> _Task brief_:
Within the listing below, filter for "Olpe" and copy every matching line.

> _Exercise material_:
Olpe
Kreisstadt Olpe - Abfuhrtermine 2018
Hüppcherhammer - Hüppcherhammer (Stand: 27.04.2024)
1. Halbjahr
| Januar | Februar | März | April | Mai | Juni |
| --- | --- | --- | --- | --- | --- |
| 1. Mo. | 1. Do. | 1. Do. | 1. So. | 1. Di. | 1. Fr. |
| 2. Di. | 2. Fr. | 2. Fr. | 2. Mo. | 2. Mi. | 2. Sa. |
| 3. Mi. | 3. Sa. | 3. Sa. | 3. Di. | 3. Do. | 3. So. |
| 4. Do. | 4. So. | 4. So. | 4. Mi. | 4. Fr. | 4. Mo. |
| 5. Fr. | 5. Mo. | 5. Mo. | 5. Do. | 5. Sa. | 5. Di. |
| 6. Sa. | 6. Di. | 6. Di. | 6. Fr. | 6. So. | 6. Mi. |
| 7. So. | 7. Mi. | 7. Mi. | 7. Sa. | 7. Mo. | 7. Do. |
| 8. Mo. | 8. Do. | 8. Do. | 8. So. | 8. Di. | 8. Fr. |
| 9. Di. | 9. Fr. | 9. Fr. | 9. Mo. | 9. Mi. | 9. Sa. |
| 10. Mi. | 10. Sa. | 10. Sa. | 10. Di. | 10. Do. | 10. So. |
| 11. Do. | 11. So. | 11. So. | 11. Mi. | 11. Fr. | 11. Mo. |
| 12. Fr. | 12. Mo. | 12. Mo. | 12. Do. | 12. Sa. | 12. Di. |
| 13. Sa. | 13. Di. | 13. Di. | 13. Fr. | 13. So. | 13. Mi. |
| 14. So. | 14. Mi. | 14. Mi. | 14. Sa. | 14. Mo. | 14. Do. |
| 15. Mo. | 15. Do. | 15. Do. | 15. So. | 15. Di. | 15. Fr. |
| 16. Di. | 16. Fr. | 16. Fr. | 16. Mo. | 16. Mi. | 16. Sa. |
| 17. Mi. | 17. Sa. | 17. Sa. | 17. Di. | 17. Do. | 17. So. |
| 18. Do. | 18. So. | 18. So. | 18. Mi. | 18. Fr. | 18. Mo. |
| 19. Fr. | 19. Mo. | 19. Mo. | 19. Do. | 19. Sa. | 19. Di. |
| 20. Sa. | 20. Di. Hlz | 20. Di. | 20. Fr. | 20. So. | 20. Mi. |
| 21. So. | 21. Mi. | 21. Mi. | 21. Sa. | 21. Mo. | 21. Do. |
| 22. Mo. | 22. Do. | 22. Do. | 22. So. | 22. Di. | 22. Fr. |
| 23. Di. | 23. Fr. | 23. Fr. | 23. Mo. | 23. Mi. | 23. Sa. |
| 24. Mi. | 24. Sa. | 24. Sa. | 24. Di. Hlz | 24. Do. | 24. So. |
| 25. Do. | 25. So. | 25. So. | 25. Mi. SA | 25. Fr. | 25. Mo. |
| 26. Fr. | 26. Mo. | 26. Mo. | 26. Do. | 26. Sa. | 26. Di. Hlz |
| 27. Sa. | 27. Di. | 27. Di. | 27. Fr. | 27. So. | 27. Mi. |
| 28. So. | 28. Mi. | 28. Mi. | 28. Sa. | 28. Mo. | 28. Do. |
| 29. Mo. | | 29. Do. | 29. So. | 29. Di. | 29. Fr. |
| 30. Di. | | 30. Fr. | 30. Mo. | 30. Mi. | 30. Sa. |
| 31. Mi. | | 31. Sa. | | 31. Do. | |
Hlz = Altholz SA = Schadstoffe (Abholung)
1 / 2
--
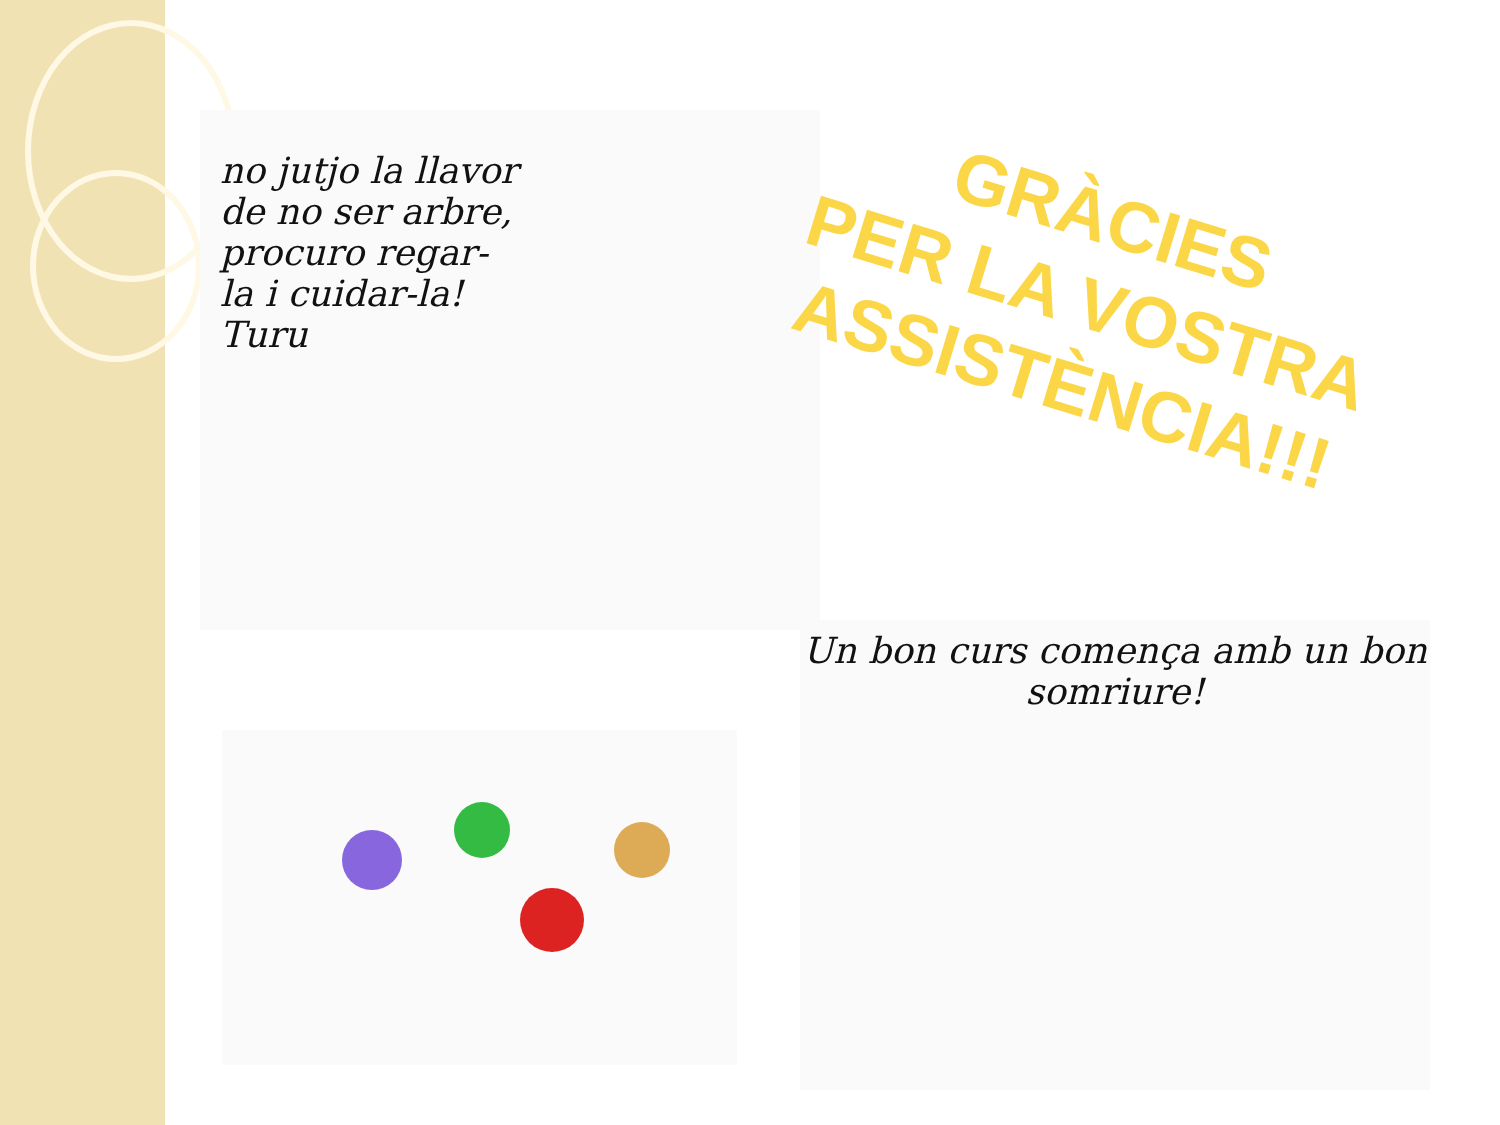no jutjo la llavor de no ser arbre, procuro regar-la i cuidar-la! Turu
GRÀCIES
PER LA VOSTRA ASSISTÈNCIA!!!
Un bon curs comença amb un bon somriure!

> _Expected output_:
Olpe
Kreisstadt Olpe - Abfuhrtermine 2018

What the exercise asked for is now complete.